Segment Open
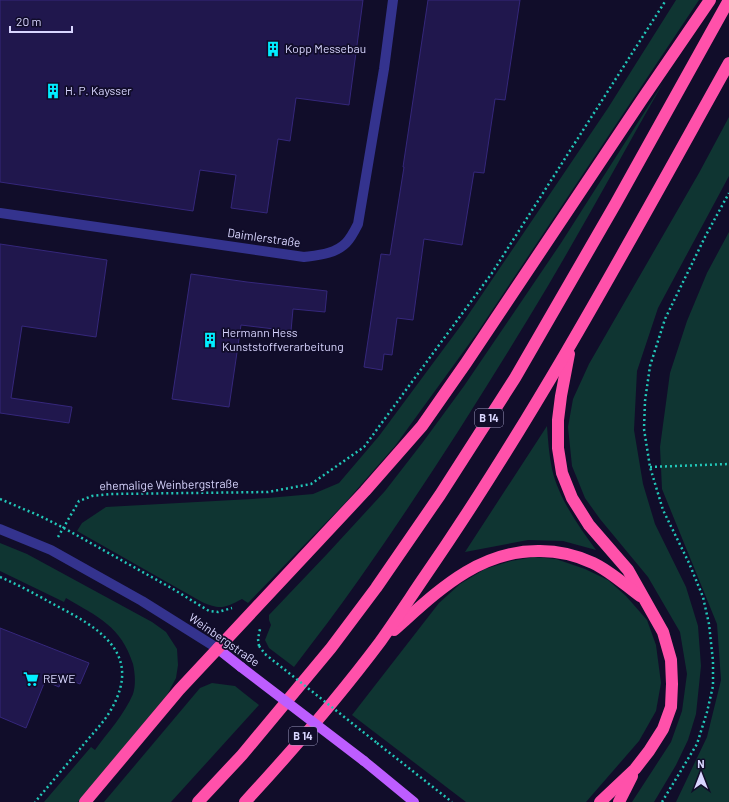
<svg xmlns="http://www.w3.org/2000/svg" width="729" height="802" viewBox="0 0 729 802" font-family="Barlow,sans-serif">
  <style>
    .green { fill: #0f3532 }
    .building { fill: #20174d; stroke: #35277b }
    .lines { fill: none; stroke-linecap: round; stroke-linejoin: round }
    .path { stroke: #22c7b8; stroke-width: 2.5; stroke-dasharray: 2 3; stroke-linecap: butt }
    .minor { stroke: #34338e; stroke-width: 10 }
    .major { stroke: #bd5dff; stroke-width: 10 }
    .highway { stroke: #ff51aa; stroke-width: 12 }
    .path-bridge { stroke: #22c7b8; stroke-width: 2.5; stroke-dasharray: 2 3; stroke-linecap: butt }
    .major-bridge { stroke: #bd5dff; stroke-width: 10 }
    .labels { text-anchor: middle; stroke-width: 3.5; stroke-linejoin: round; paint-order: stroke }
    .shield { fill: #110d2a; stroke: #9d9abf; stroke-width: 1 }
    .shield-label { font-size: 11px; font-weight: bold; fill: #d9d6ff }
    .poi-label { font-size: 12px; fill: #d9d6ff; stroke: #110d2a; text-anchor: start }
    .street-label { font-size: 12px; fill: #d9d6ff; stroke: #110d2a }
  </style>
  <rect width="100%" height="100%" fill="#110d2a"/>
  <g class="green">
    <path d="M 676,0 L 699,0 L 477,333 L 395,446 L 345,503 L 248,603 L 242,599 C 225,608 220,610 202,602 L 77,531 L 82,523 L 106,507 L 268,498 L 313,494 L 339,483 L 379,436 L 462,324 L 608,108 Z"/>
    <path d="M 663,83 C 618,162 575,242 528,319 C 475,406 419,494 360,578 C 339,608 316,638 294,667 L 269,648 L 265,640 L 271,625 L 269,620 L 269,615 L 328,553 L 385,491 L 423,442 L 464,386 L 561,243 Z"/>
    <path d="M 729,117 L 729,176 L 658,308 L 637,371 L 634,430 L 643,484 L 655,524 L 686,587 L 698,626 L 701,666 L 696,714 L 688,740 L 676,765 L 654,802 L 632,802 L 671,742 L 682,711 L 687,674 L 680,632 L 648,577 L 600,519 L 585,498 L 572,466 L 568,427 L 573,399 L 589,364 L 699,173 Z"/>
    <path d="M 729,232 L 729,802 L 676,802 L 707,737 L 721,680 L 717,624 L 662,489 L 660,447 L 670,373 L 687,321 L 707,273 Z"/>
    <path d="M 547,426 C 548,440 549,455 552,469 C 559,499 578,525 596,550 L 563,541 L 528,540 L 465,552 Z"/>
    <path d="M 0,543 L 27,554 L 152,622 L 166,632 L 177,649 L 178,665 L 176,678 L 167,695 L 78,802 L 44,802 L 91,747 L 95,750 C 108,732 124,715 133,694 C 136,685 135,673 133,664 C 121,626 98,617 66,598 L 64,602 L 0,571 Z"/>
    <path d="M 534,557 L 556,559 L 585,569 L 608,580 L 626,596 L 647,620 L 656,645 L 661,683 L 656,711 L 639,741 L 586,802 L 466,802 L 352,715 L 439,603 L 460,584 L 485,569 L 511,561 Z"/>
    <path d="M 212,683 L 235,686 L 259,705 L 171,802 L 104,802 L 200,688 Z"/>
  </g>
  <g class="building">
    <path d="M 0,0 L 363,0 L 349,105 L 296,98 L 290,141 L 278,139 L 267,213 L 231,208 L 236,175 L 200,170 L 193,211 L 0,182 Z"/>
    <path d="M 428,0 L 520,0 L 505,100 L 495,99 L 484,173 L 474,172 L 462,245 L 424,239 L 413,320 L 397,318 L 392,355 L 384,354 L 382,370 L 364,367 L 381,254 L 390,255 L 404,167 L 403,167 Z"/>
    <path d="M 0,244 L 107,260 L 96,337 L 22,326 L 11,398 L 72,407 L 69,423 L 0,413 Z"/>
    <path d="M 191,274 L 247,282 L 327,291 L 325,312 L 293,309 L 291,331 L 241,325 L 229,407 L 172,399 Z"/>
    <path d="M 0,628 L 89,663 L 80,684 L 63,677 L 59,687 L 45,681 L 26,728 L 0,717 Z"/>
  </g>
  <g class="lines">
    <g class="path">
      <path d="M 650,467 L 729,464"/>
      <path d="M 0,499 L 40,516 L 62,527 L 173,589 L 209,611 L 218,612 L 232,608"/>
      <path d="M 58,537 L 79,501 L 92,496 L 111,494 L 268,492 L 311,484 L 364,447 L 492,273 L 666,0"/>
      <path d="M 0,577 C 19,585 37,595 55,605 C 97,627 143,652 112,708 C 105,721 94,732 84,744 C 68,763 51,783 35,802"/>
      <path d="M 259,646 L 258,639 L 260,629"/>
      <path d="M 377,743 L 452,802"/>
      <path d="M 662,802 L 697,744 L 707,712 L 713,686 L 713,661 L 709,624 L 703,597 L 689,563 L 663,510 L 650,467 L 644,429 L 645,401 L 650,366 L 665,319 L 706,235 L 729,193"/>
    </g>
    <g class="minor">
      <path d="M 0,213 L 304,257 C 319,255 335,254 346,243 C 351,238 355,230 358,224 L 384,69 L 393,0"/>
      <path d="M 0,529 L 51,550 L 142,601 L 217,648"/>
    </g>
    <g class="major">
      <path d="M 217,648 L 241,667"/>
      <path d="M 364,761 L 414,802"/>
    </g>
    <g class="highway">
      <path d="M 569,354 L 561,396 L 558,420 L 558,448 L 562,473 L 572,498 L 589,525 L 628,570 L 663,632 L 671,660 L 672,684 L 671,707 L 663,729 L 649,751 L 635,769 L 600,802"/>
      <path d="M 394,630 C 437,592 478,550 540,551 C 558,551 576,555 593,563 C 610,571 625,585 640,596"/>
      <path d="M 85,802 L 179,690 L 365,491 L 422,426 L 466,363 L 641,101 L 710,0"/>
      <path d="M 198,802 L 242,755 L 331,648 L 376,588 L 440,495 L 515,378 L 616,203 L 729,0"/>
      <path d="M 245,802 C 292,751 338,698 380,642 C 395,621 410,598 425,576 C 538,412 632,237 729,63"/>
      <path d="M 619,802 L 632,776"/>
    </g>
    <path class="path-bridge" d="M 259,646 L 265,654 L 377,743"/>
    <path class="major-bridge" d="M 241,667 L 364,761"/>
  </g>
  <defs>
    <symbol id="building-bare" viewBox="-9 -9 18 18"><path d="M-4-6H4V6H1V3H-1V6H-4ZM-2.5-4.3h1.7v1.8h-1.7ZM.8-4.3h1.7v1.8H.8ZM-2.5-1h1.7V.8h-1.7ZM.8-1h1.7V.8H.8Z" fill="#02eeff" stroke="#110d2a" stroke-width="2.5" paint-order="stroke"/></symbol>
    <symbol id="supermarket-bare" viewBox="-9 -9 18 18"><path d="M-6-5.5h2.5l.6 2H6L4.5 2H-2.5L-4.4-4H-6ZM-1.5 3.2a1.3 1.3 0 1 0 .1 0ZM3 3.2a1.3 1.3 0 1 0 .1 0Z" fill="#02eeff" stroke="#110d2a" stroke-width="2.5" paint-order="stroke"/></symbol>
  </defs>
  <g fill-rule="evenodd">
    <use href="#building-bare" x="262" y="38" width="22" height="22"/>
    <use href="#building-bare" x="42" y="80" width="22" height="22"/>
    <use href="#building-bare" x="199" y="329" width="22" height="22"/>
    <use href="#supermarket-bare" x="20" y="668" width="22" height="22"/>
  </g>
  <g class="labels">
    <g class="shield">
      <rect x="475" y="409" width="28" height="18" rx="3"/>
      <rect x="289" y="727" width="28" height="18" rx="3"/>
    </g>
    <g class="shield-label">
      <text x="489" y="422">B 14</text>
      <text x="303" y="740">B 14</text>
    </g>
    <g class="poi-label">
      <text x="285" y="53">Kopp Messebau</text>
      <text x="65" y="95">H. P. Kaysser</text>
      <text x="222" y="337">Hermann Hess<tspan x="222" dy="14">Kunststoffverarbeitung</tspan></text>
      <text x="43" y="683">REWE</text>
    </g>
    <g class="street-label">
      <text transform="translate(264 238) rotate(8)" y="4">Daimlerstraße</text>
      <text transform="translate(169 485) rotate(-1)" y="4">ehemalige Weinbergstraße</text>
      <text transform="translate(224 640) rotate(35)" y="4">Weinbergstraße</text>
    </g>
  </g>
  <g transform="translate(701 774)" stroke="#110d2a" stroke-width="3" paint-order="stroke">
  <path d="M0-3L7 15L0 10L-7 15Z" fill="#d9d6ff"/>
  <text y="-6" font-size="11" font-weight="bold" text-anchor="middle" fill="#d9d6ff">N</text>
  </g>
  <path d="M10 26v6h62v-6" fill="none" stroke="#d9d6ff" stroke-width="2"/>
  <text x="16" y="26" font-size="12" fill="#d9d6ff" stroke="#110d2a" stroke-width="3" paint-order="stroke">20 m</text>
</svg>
Segment Closed
• [What needs to be done]:
Return every line of the listing above that contains "linejoin".

• [Answer to this exercise]:
    .lines { fill: none; stroke-linecap: round; stroke-linejoin: round }
    .labels { text-anchor: middle; stroke-width: 3.5; stroke-linejoin: round; paint-order: stroke }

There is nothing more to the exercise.